### [What needs to be done]
Output exactly, with nothing added, the entries from the first line through the line with "YouTube do NBB".

Stored data entries
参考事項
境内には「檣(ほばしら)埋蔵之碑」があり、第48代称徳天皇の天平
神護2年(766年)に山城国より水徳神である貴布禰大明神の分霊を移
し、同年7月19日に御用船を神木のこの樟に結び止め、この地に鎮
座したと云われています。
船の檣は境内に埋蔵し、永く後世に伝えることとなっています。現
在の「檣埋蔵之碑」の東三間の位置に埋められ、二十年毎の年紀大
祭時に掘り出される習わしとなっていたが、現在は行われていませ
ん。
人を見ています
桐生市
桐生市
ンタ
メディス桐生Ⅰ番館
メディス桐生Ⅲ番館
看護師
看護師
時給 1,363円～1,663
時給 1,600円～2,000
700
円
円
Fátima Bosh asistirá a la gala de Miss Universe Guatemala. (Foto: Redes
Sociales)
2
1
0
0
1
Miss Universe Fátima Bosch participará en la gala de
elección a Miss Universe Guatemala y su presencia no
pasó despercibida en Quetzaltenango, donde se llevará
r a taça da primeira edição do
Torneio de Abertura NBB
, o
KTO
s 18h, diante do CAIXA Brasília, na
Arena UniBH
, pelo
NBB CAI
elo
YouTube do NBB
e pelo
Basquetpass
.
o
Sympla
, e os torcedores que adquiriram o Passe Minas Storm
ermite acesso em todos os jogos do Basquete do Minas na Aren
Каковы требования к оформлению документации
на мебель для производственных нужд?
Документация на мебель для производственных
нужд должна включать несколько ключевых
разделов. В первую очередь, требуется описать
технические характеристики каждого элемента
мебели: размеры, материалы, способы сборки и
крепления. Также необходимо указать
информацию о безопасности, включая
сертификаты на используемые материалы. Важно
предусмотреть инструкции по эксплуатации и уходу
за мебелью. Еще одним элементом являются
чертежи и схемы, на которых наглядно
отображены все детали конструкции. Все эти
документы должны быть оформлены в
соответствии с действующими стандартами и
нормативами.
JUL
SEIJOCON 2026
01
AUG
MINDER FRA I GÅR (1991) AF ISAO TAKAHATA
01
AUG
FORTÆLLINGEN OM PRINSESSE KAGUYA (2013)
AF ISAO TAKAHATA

### [Answer below]
参考事項
境内には「檣(ほばしら)埋蔵之碑」があり、第48代称徳天皇の天平
神護2年(766年)に山城国より水徳神である貴布禰大明神の分霊を移
し、同年7月19日に御用船を神木のこの樟に結び止め、この地に鎮
座したと云われています。
船の檣は境内に埋蔵し、永く後世に伝えることとなっています。現
在の「檣埋蔵之碑」の東三間の位置に埋められ、二十年毎の年紀大
祭時に掘り出される習わしとなっていたが、現在は行われていませ
ん。
人を見ています
桐生市
桐生市
ンタ
メディス桐生Ⅰ番館
メディス桐生Ⅲ番館
看護師
看護師
時給 1,363円～1,663
時給 1,600円～2,000
700
円
円
Fátima Bosh asistirá a la gala de Miss Universe Guatemala. (Foto: Redes
Sociales)
2
1
0
0
1
Miss Universe Fátima Bosch participará en la gala de
elección a Miss Universe Guatemala y su presencia no
pasó despercibida en Quetzaltenango, donde se llevará
r a taça da primeira edição do
Torneio de Abertura NBB
, o
KTO
s 18h, diante do CAIXA Brasília, na
Arena UniBH
, pelo
NBB CAI
elo
YouTube do NBB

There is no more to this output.